----- INPUT

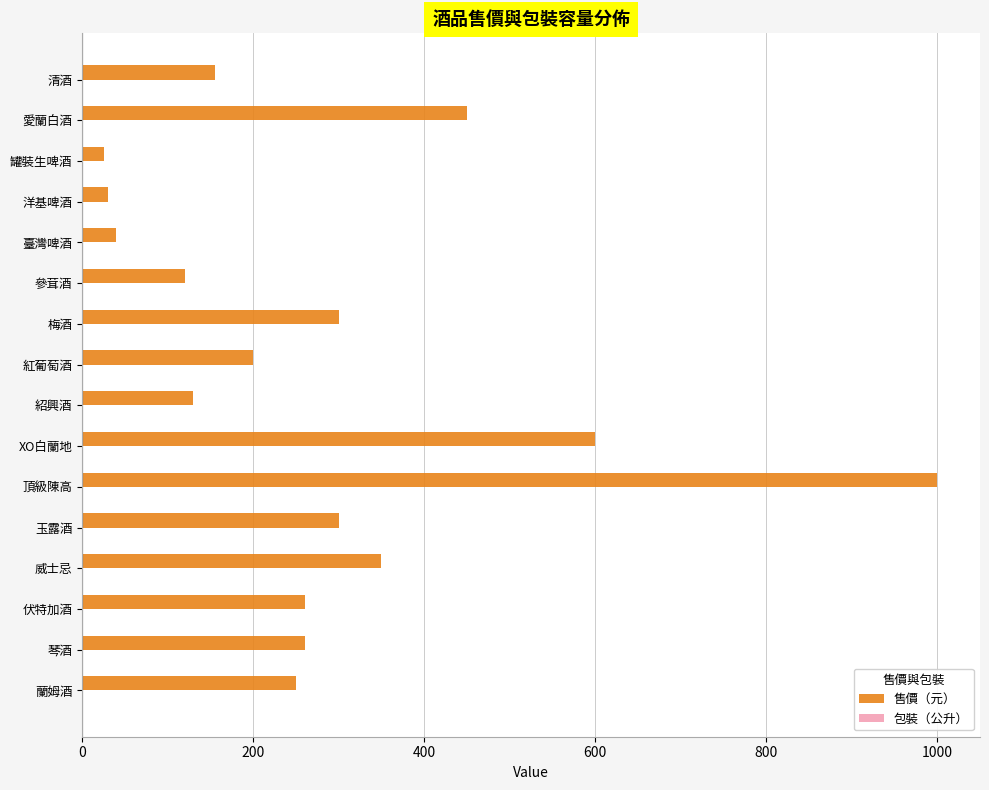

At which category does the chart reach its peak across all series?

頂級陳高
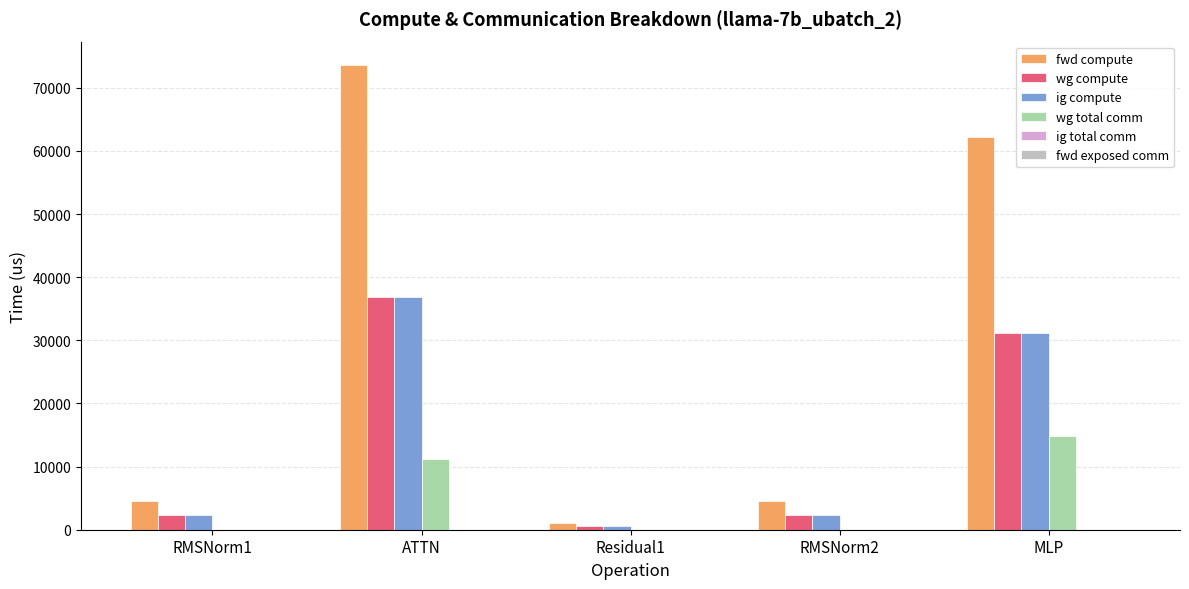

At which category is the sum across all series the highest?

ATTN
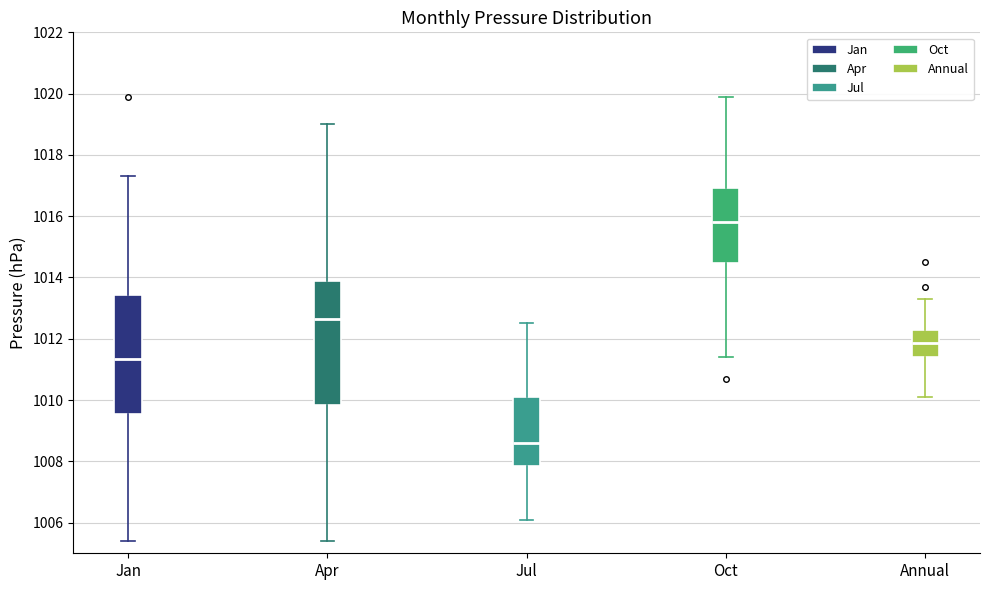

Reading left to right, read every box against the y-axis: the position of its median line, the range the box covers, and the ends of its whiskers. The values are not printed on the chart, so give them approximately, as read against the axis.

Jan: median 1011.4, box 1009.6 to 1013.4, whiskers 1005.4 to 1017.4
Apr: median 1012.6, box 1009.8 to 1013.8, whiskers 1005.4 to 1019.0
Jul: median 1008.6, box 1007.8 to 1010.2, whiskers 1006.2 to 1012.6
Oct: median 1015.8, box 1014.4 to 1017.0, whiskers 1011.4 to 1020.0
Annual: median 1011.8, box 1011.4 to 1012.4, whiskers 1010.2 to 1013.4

----------

AIM OF THE EXERCISE —
Put every nonblank line of text from the data above into a numbered list, omitting the pictures.

ANSWER SPACE —
1. At which category does the chart reach its peak across all series?
2. 頂級陳高
3. At which category is the sum across all series the highest?
4. ATTN
5. Reading left to right, read every box against the y-axis: the position of its median line, the range the box covers, and the ends of its whiskers. The values are not printed on the chart, so give them approximately, as read against the axis.
6. Jan: median 1011.4, box 1009.6 to 1013.4, whiskers 1005.4 to 1017.4
7. Apr: median 1012.6, box 1009.8 to 1013.8, whiskers 1005.4 to 1019.0
8. Jul: median 1008.6, box 1007.8 to 1010.2, whiskers 1006.2 to 1012.6
9. Oct: median 1015.8, box 1014.4 to 1017.0, whiskers 1011.4 to 1020.0
10. Annual: median 1011.8, box 1011.4 to 1012.4, whiskers 1010.2 to 1013.4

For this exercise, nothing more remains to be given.